Harold Camping was a Christian radio evangelist whose brimstone-ridden sermons stoked an international media frenzy after his Armageddon prophecies coursed through the internet. That life on Earth continued after 21 May 2011 was a crushing disappointment to Camping, his followers and millions of listeners on his Family Radio network.

He was a self-taught Bible scholar who came to his prophecies through complex mathematical calculations and “clues sprinkled throughout the Bible.” In early May 2011 he warned, “It is going to happen. There is no Plan B.” He spent tens of millions of dollars to spread his doomsday message, his 21 May prediction plastered on more than 5,000 billboards across the country. He had 100m pamphlets printed in 61 languages, including one that read, “The End of the World is Almost Here!” His volunteers canvassed the country, including dozens who walked Washington’s Mall handing out fliers that reminded passers-by to “Save the Date.”

Camping told listeners that Judgment Day would begin with an earthquake. True Christians would experience a rapture and 200 million would ascend to heaven. Many followers sold their homes, quit their jobs and emptied their savings accounts to help finance his end-of-the-world campaign. After 21 May came and went, Camping emerged from his home “flabbergasted.” He called 21 May an “invisible Judgment Day” and said his calculations had been off by six months. “On October 21 of this year, the whole world is going to be annihilated, and never be remembered.” When that did not come true either, Camping retired.

He was born in 1921 in Colorado, and was raised in the Christian Reformed Church, a Protestant denomination. In the 1980s he split from the church to form his own congregation. He worked as an engineer for a government contractor during the Second World War, then started a construction business but sold it to pursue his religious calling. He began radio-preaching in the late 1950s. He opened his first station in the San Francisco area, he said, because there was no competition. He dominated the market, buying more radio stations, and Family Radio became a $100m dynasty.

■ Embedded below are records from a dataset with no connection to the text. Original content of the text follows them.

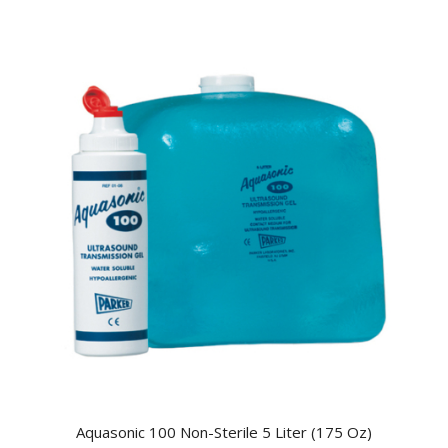
Aquasonic 100 Non-Sterile 5 Liter (175 Oz)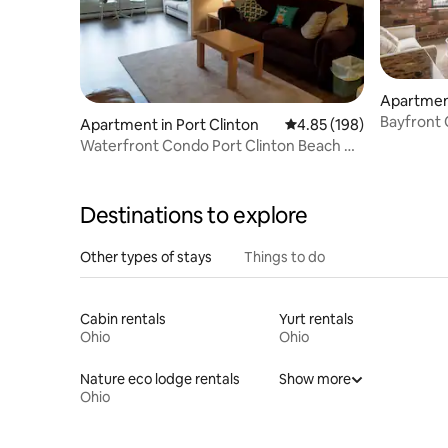
Apartmen
Bayfront 
Apartment in Port Clinton
4.85 out of 5 average ra
4.85 (198)
Waterfront Condo Port Clinton Beach &
Pool
Destinations to explore
Other types of stays
Things to do
Cabin rentals
Yurt rentals
Ohio
Ohio
Nature eco lodge rentals
Show more
Ohio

He ventured into prediction in the early 1990s, saying that the rapture would arrive on 6 September 1994. When his first prophecy did not come to fruition, he said his revised calculations pointed to 2011. After that deadline he apologised to his listeners for misleading them. “Let’s pray more than ever for God’s mercy,” he said. “God is in charge, and we must always keep that in mind.” µ T

Harold Egbert Camping, preacher: born Boulder, Colorado 19 July 1921; married 1942 Shirley Vander Schuur; died Alameda, California 15 December 2013.